** Start of Excerpted data **

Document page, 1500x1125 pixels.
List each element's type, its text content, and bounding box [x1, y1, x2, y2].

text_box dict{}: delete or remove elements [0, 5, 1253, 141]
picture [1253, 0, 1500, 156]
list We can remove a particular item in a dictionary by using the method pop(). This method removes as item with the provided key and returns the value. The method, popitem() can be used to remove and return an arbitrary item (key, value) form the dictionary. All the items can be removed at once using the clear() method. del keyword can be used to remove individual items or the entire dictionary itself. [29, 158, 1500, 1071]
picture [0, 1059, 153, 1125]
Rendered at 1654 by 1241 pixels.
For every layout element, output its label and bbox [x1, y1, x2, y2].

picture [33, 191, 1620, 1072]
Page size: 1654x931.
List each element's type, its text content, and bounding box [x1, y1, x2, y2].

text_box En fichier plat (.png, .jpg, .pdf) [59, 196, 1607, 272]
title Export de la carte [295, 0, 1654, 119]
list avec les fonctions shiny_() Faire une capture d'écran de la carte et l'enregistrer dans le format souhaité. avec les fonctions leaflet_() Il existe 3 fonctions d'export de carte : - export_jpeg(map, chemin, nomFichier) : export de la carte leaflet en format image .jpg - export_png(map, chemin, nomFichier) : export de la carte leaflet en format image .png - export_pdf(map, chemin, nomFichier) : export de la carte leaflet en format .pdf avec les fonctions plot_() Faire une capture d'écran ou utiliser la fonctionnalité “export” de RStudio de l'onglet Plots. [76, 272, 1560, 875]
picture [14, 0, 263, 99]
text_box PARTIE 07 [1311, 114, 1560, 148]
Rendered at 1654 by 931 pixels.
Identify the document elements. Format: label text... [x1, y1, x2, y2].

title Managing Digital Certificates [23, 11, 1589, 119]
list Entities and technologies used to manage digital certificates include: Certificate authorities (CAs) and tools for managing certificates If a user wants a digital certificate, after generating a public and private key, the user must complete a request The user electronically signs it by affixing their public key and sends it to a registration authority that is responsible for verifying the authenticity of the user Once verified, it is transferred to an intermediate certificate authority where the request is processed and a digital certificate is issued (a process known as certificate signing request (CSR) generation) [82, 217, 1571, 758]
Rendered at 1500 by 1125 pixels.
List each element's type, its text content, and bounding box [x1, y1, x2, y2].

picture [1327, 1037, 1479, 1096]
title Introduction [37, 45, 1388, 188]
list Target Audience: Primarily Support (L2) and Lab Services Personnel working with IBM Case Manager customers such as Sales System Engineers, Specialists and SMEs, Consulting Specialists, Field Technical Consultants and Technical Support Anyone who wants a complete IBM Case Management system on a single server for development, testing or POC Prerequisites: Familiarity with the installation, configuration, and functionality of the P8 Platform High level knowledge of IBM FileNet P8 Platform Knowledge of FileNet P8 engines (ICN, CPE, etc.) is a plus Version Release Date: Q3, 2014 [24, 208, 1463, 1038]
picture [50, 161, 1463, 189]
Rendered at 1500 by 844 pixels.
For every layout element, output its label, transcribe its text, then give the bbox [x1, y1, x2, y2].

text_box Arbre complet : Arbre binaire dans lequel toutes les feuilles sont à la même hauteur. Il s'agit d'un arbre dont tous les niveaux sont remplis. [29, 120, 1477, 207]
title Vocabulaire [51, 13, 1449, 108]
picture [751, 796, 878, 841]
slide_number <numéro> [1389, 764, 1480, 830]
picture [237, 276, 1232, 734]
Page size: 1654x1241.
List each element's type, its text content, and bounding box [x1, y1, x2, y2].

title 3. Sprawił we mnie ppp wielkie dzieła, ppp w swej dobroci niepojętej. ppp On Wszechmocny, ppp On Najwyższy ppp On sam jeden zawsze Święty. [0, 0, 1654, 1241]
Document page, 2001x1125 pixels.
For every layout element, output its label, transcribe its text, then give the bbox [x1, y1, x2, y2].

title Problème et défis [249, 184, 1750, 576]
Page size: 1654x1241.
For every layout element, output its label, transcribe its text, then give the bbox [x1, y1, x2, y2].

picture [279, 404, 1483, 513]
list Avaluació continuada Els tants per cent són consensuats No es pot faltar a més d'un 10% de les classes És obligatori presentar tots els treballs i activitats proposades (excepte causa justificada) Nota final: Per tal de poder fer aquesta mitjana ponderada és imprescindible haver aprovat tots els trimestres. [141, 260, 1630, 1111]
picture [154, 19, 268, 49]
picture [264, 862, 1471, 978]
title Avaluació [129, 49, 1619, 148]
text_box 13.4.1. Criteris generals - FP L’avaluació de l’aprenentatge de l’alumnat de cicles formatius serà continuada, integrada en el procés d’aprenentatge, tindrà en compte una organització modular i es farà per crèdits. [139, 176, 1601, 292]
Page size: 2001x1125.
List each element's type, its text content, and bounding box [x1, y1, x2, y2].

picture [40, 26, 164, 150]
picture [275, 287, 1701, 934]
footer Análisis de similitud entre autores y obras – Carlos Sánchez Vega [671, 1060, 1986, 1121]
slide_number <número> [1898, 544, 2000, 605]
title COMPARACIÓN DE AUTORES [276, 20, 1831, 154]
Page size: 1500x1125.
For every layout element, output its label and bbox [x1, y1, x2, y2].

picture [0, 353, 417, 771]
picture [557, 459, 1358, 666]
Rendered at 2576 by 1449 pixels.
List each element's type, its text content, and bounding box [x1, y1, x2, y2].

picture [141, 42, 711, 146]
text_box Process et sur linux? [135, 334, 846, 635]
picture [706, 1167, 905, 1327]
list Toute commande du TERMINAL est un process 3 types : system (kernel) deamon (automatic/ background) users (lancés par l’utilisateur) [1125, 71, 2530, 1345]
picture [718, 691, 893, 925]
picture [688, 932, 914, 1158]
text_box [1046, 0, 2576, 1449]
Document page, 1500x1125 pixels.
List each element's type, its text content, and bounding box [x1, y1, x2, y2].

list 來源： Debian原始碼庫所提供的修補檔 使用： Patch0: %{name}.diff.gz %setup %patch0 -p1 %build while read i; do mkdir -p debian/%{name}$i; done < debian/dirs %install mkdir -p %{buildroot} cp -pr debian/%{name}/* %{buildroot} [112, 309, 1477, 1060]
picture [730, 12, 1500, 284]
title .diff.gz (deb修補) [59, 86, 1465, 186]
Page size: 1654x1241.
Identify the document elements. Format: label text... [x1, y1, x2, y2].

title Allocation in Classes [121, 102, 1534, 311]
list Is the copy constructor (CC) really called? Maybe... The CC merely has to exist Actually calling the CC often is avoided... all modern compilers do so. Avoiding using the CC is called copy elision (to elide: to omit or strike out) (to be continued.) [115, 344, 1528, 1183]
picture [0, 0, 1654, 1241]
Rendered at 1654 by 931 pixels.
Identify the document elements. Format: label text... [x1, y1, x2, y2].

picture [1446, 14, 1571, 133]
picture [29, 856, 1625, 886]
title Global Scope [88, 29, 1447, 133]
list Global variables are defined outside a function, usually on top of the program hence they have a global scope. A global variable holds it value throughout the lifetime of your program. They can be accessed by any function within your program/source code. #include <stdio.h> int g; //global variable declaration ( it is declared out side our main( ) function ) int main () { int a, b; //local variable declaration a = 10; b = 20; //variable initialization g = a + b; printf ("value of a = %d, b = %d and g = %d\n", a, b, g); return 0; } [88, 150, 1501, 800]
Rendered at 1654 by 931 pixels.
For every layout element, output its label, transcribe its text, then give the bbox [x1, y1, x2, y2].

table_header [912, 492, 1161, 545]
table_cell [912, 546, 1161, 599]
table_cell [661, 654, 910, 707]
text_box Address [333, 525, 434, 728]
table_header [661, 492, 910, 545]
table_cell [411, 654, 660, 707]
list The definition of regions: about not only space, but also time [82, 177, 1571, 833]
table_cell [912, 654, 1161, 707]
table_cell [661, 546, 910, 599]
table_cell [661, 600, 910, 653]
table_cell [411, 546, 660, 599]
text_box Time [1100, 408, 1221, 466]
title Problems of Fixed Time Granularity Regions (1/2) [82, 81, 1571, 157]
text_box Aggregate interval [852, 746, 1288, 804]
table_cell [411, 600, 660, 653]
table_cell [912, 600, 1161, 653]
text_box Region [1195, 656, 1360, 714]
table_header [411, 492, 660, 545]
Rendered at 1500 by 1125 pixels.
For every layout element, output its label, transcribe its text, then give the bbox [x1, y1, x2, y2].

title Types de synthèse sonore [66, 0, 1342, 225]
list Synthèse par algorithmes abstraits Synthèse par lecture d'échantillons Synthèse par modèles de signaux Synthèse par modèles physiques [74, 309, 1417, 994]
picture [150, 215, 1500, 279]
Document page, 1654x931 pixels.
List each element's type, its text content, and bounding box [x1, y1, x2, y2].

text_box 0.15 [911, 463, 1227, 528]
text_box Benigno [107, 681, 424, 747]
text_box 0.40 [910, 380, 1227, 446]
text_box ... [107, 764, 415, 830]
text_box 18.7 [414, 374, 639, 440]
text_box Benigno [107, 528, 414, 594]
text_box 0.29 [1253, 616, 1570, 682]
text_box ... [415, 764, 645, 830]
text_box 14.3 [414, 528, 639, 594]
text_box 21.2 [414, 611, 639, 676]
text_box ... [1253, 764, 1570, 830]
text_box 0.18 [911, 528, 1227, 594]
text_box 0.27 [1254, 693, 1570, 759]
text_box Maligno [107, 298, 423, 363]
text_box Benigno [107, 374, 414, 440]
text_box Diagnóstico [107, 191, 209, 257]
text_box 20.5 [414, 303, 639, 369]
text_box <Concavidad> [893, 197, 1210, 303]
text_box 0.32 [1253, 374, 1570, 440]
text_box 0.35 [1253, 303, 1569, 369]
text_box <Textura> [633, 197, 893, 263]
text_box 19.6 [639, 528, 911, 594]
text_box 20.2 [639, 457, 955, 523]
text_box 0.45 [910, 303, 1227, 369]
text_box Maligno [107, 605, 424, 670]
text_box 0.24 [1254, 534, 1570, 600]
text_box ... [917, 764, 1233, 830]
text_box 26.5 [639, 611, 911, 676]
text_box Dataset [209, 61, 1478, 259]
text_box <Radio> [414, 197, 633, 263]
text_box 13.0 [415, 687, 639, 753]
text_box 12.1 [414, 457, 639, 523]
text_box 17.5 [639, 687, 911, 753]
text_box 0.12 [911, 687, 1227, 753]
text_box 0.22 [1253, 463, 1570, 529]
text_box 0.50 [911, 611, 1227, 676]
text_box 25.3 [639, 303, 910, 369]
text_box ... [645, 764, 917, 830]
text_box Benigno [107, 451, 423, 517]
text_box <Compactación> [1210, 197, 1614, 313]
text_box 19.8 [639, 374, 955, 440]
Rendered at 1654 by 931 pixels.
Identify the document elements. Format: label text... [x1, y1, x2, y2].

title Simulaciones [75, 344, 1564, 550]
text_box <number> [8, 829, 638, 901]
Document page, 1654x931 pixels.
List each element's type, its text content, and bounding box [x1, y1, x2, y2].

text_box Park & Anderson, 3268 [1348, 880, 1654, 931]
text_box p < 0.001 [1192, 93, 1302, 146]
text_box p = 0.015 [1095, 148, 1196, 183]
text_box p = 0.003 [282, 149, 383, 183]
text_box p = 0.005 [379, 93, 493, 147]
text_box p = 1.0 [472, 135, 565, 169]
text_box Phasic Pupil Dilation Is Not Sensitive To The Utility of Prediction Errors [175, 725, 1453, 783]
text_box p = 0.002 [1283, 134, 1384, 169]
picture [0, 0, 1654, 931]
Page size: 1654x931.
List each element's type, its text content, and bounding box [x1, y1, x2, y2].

** End of Excerpted data **

Exercise requirements - Copy the material above verbatim, from the line with "Page size: 2001x1125." to the line with "slide_number <número> [1898, 544, 2000, 605]", including both of those lines.

Task response -
Page size: 2001x1125.
List each element's type, its text content, and bounding box [x1, y1, x2, y2].

picture [40, 26, 164, 150]
picture [275, 287, 1701, 934]
footer Análisis de similitud entre autores y obras – Carlos Sánchez Vega [671, 1060, 1986, 1121]
slide_number <número> [1898, 544, 2000, 605]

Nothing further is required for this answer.